Bishop E.C. John after talking with other bishops met with the withdrawing members on February 19, 1966, discontinuing their salaries, defrocking them from the ministry and giving them thirty days to vacate all parsonages. On February 22-23 the dissident ministers and 350-400 laymen meant at a rally in Muskegon, Michigan, in which great revival fires burned in their hearts with many seeking at the altars. Many of the societies in the early days met in homes until alternative property could be secured. This schism in the North Michigan Conference left many churches in the area with only a handful of members as a large portion of the membership endeavor to follow God’s call for separation from the world and in emphasizing scriptural holiness.

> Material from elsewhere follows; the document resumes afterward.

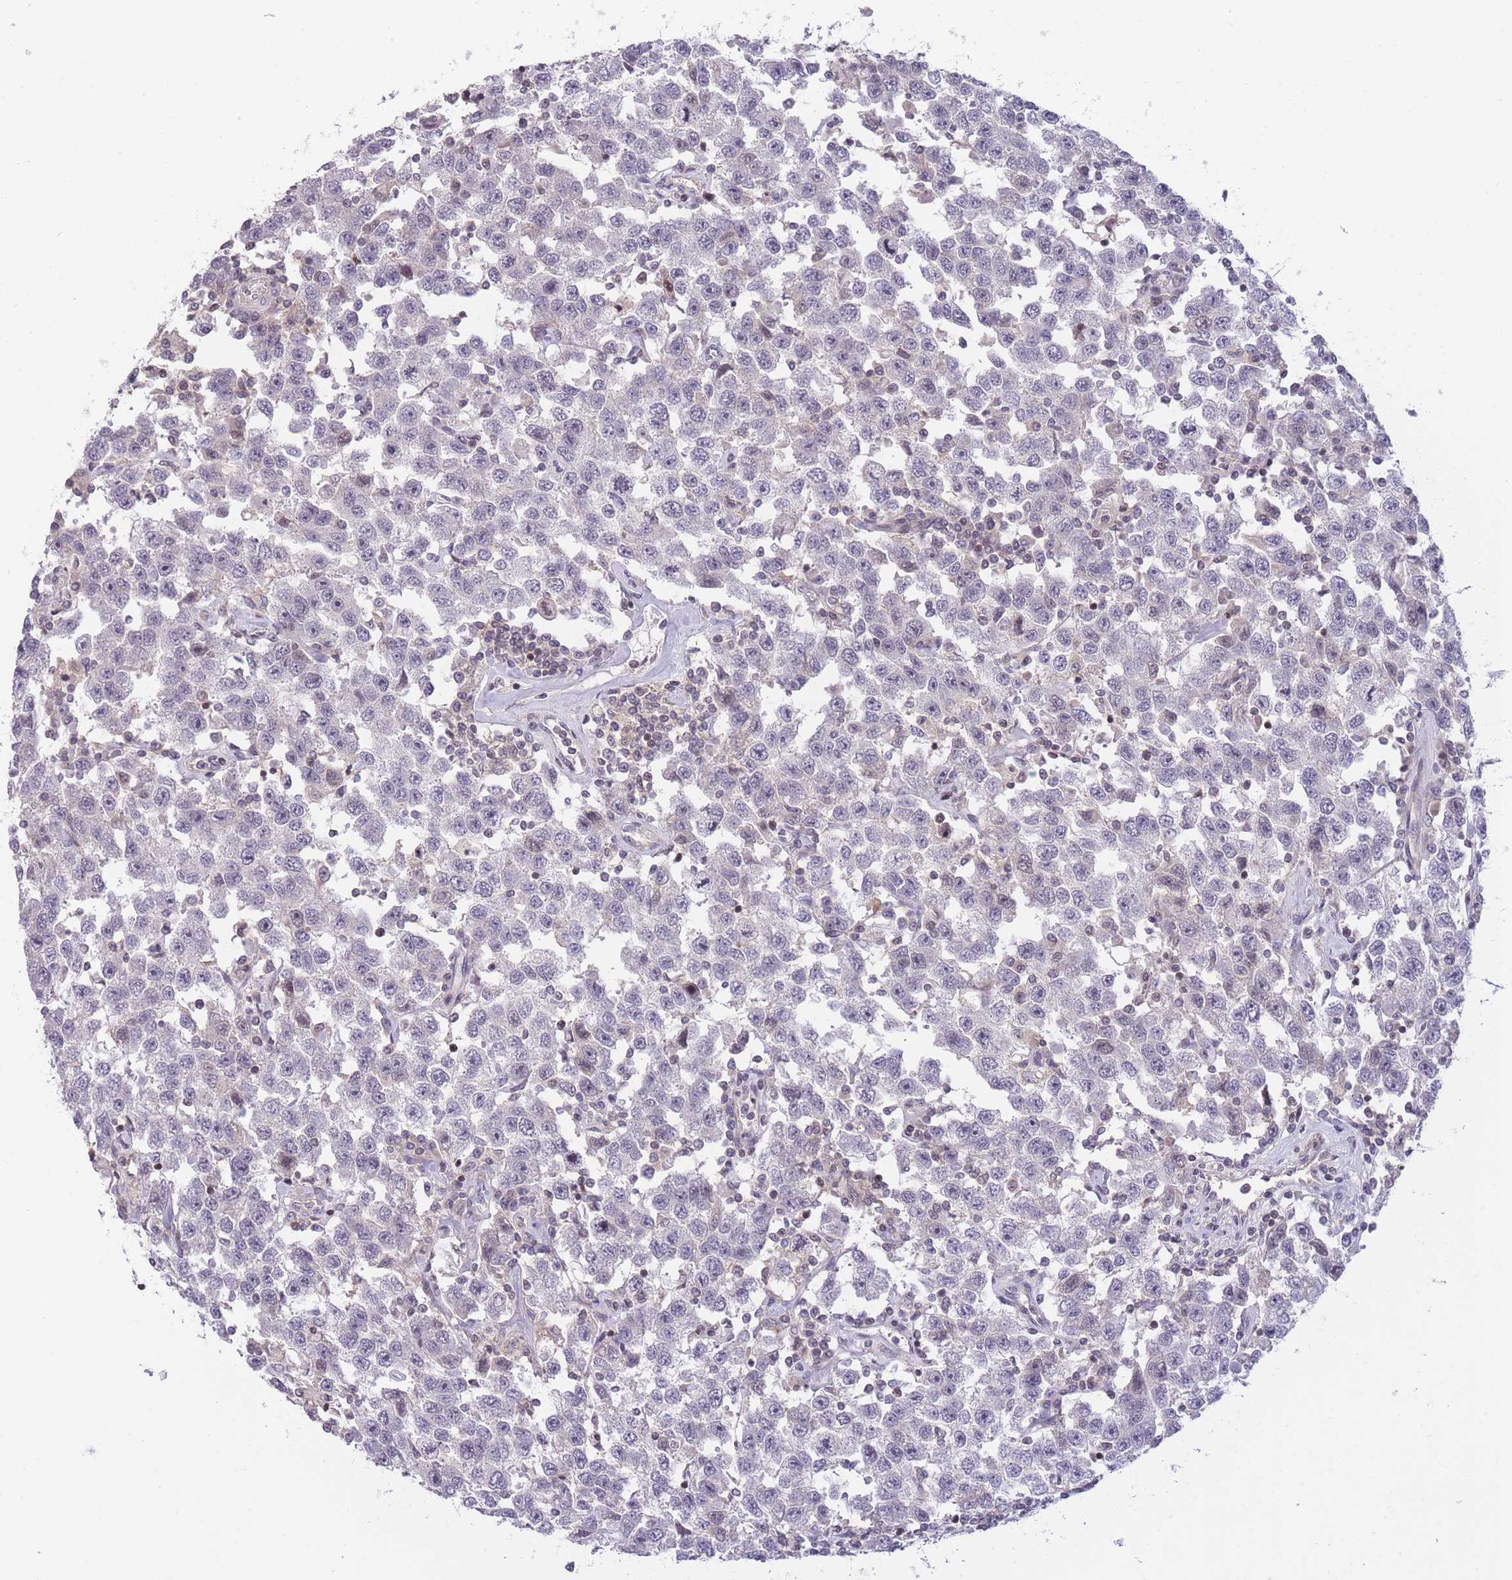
{"staining": {"intensity": "negative", "quantity": "none", "location": "none"}, "tissue": "testis cancer", "cell_type": "Tumor cells", "image_type": "cancer", "snomed": [{"axis": "morphology", "description": "Seminoma, NOS"}, {"axis": "topography", "description": "Testis"}], "caption": "A high-resolution micrograph shows IHC staining of testis cancer (seminoma), which shows no significant positivity in tumor cells. (Immunohistochemistry, brightfield microscopy, high magnification).", "gene": "SLC35F5", "patient": {"sex": "male", "age": 41}}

The Heart of the Early United Holiness Ministers “We remain Free Methodists of heart. We realize that some good preachers and laymen will stay with the church, but subtle pressure will be on them to leave the old paths (Jeremiah 6:16).” On the hearts of the founding ministers of the United Holiness Church was a deep concern for the worldliness that had become abundant in the Free Methodist Church. They had a deep concern for their children and grandchildren lest the end results of remaining with the church would result in the damnation of their souls. It was not easy to leave the mother church. It would have been much easier to stay in the church with the securities of it. The early ministers gave up churches, parsonages, and salaries to follow God’s leading. They left everything, but there again, God called Abraham to leave all and follow Him.

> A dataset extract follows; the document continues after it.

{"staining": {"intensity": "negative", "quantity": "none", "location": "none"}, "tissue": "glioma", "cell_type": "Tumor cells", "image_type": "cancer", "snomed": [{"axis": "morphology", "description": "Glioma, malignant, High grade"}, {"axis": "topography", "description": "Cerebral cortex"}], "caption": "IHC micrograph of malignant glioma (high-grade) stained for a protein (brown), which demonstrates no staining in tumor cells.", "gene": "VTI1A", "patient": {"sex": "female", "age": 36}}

Larry Smith, editor of the Earnest Christian writes, “We admire this action by our brethren in the North Michigan Conference. There is nothing that is more desperately needed throughout the holiness movement than clear-cut separation from worldly religious organizations. Free Methodism has been universally betrayed into the hands of the enemies of historic Methodism. How tragic that good and holy men should remain within a backslidden denomination which God has largely forsaken. [We admire] their action that said if this means secession from the church or even expulsion, let it come.”
The first General Conference of the United Holiness Church of North America was on June 15, 1966, held at a camp meeting in Carson City, in which E.D. Coxon, a former Free Methodist District Superintendent was elected the General Superintendent of the new denomination. The United Holiness Church soon grew to include between thirty to forty churches in addition to which was added mission work in Texas and Mexico. The denomination also published their own paper, known as the United Holiness Sentinel.

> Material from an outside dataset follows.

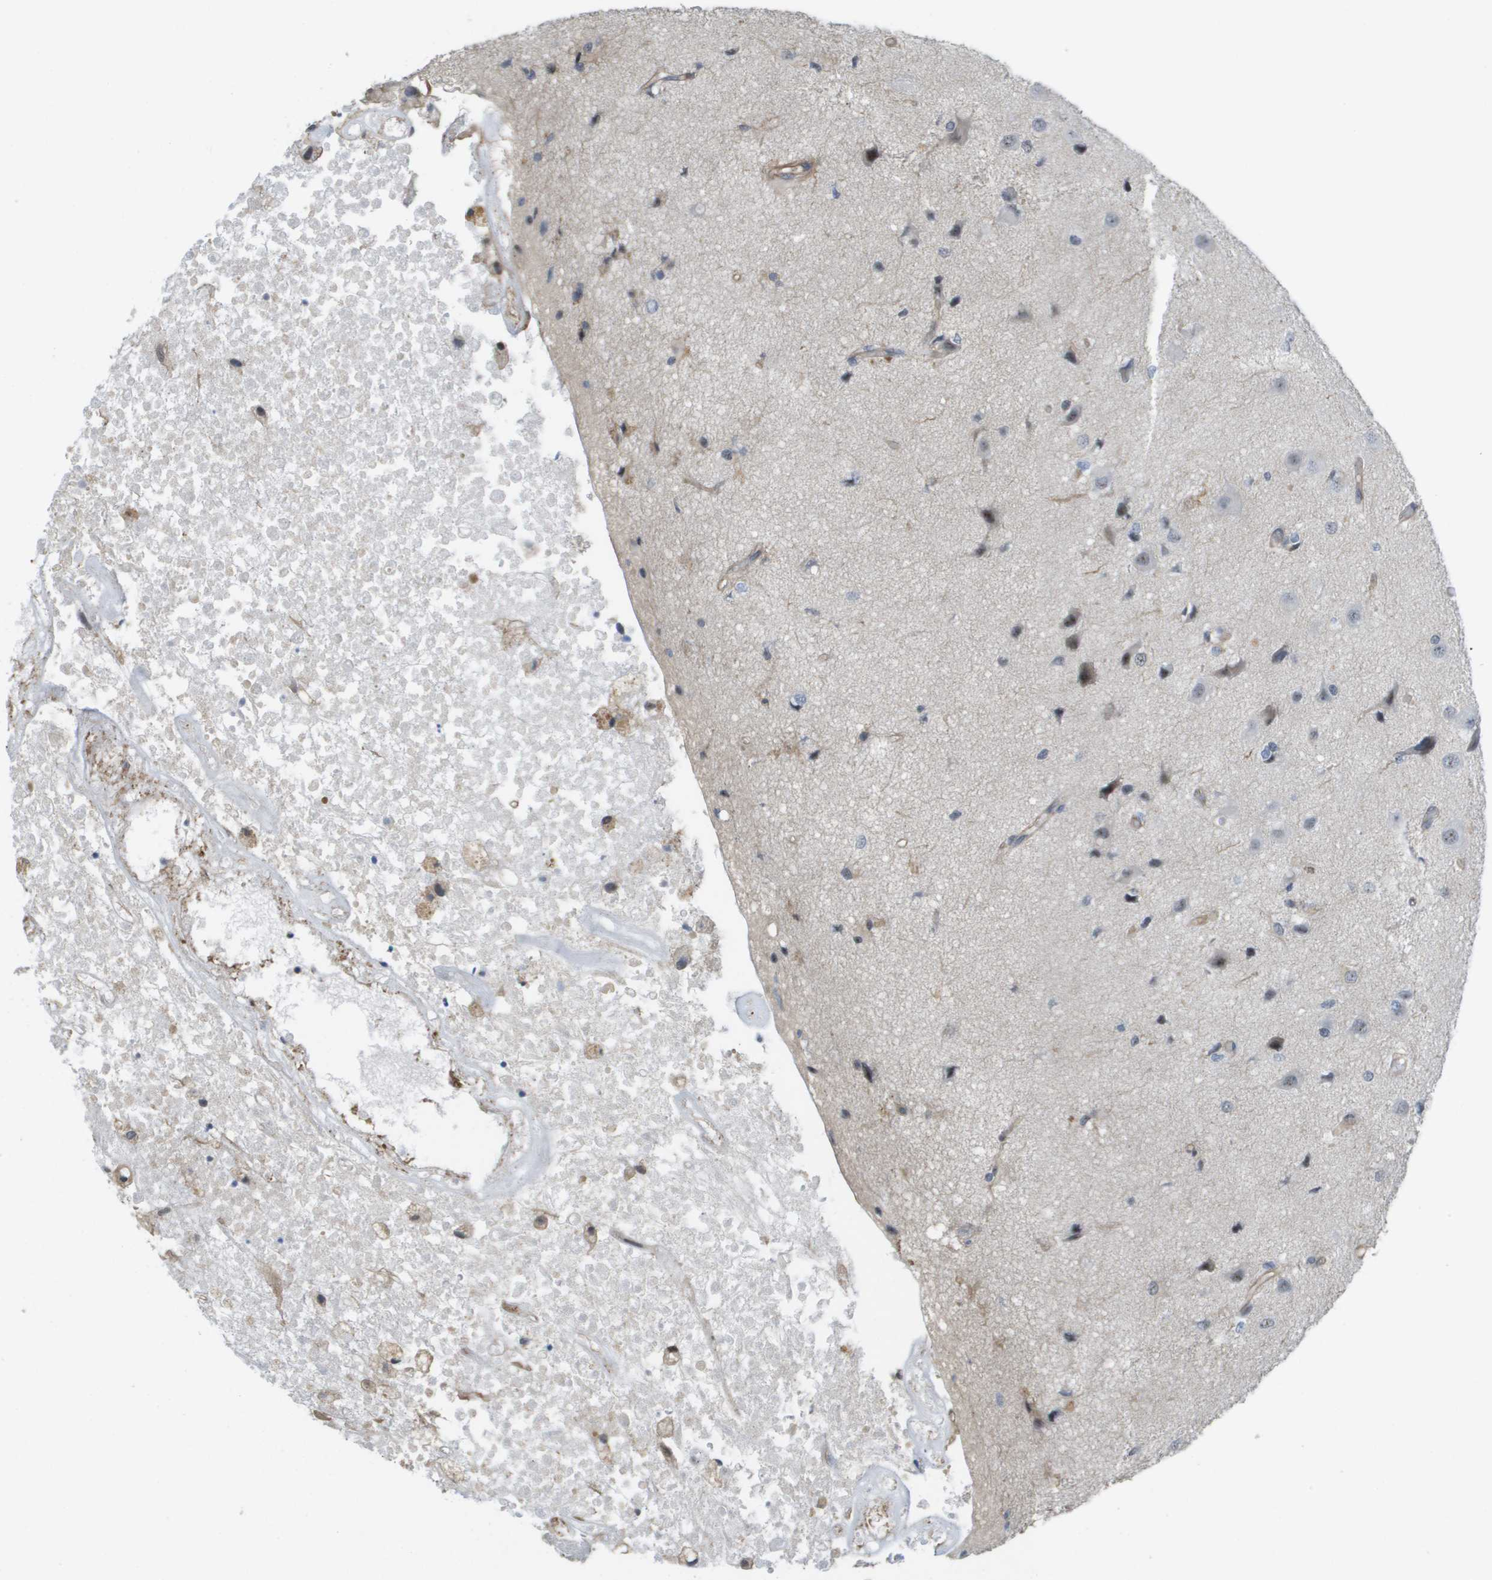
{"staining": {"intensity": "negative", "quantity": "none", "location": "none"}, "tissue": "glioma", "cell_type": "Tumor cells", "image_type": "cancer", "snomed": [{"axis": "morphology", "description": "Glioma, malignant, High grade"}, {"axis": "topography", "description": "Brain"}], "caption": "IHC of human high-grade glioma (malignant) exhibits no staining in tumor cells. The staining is performed using DAB brown chromogen with nuclei counter-stained in using hematoxylin.", "gene": "RNF112", "patient": {"sex": "female", "age": 59}}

The denomination soon established Jordan College, located at Cedar Springs, as its denominational school. It became the centre of controversy in the late-1970’s and caused many churches to leave of which the majority become independent. In 1985 the denomination changed their name to the Wesleyan Bible Church of North America in an attempt to improve their image and to distant themselves from a Pentecostal group that was using a similar name in the southern United States.
In the mid-1990’s the United Holiness Church began to seek merger with the Bible Methodists and invited Dr. James B. Keaton Sr. to become the General Superintendent (former G.S. being: E.D. Coxon, James H. Storey, and Lowell Derschied). In 1994, merger with the Bible Methodist Connection was established and the United Holiness Church, became the Great Lakes Conference. The Conference’s current leader is Rev. Blake Jones, who became conference president in 1999.